:: Work task ::
Pictures do not belong in the copy, so please give every entry below again exactly.

##########

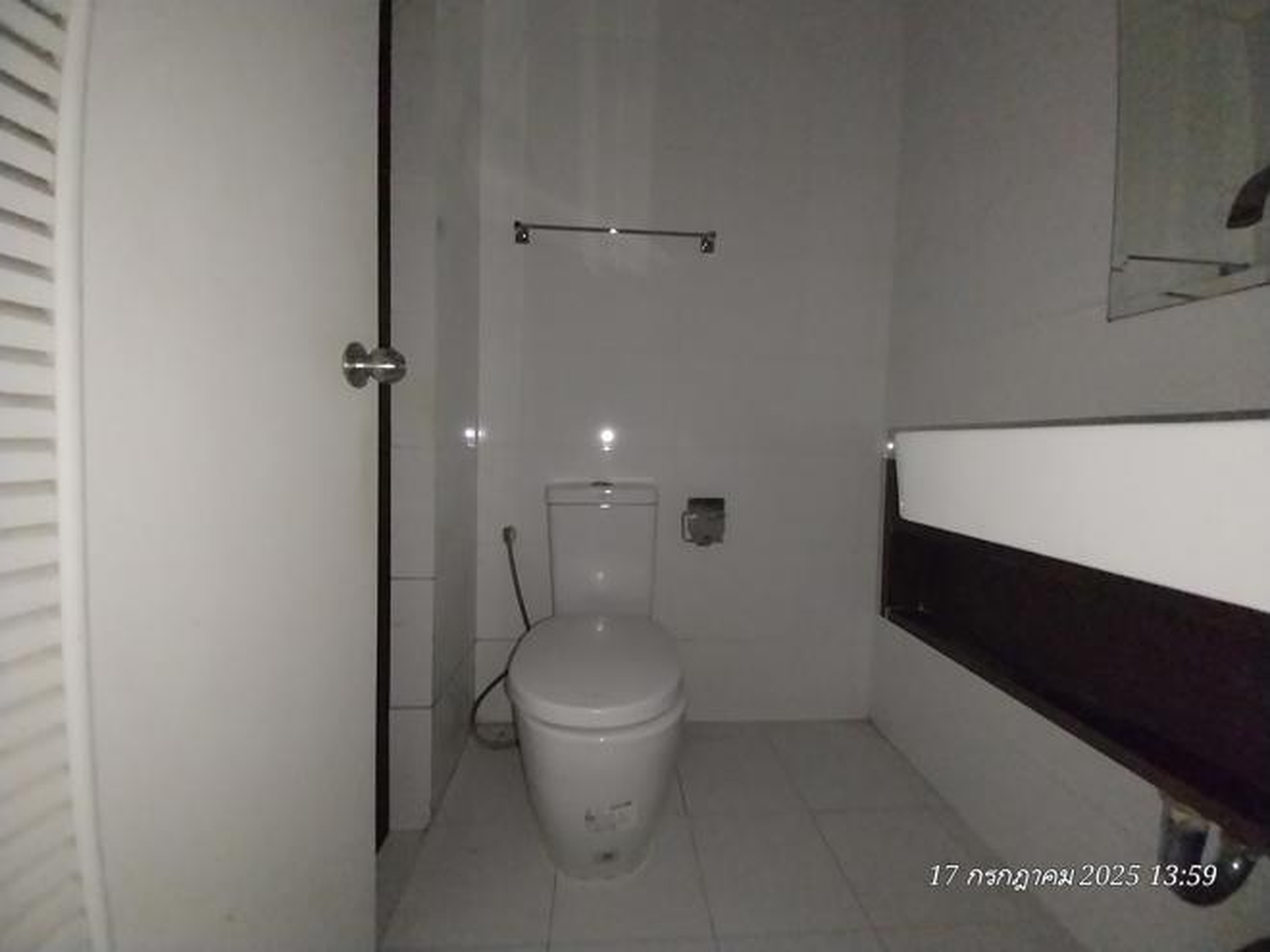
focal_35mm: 13
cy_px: 476
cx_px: 635
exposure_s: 1/14
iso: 500
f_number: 2.2
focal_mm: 1.3
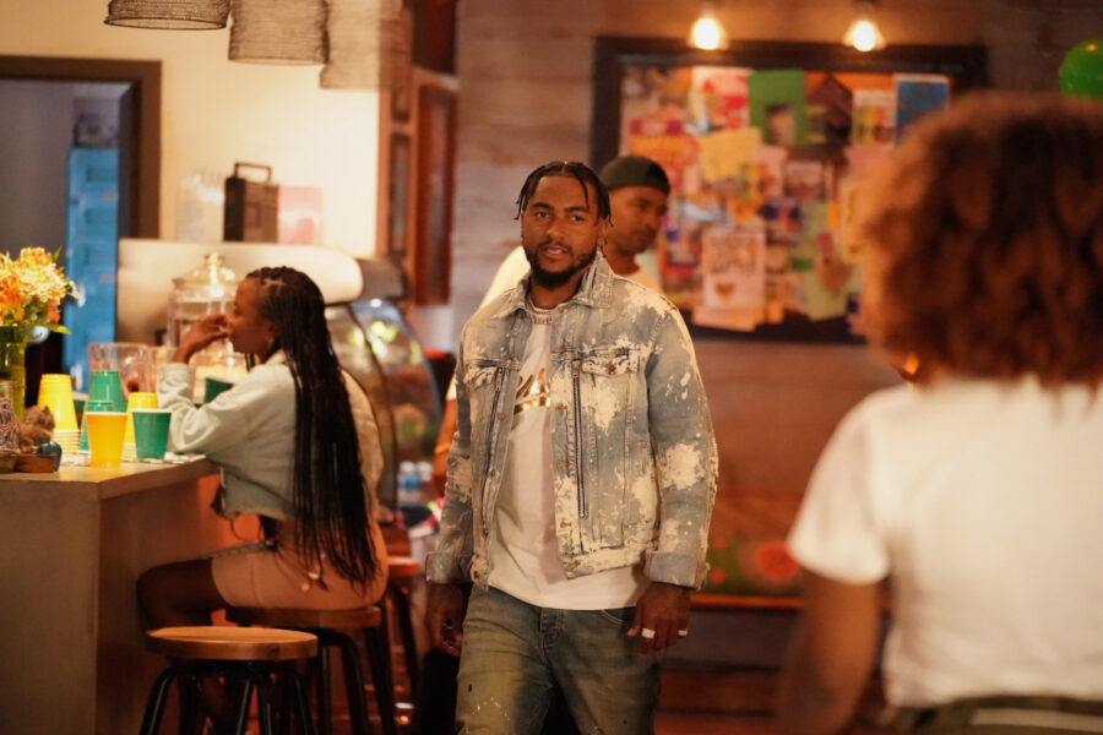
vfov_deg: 10.2
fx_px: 4105
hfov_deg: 15.3
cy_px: 368
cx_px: 552
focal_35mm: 134
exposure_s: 1/250
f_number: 2.8
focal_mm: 134
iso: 20000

##########

:: Task result ::
focal_35mm: 13
cy_px: 476
cx_px: 635
exposure_s: 1/14
iso: 500
f_number: 2.2
focal_mm: 1.3
vfov_deg: 10.2
fx_px: 4105
hfov_deg: 15.3
cy_px: 368
cx_px: 552
focal_35mm: 134
exposure_s: 1/250
f_number: 2.8
focal_mm: 134
iso: 20000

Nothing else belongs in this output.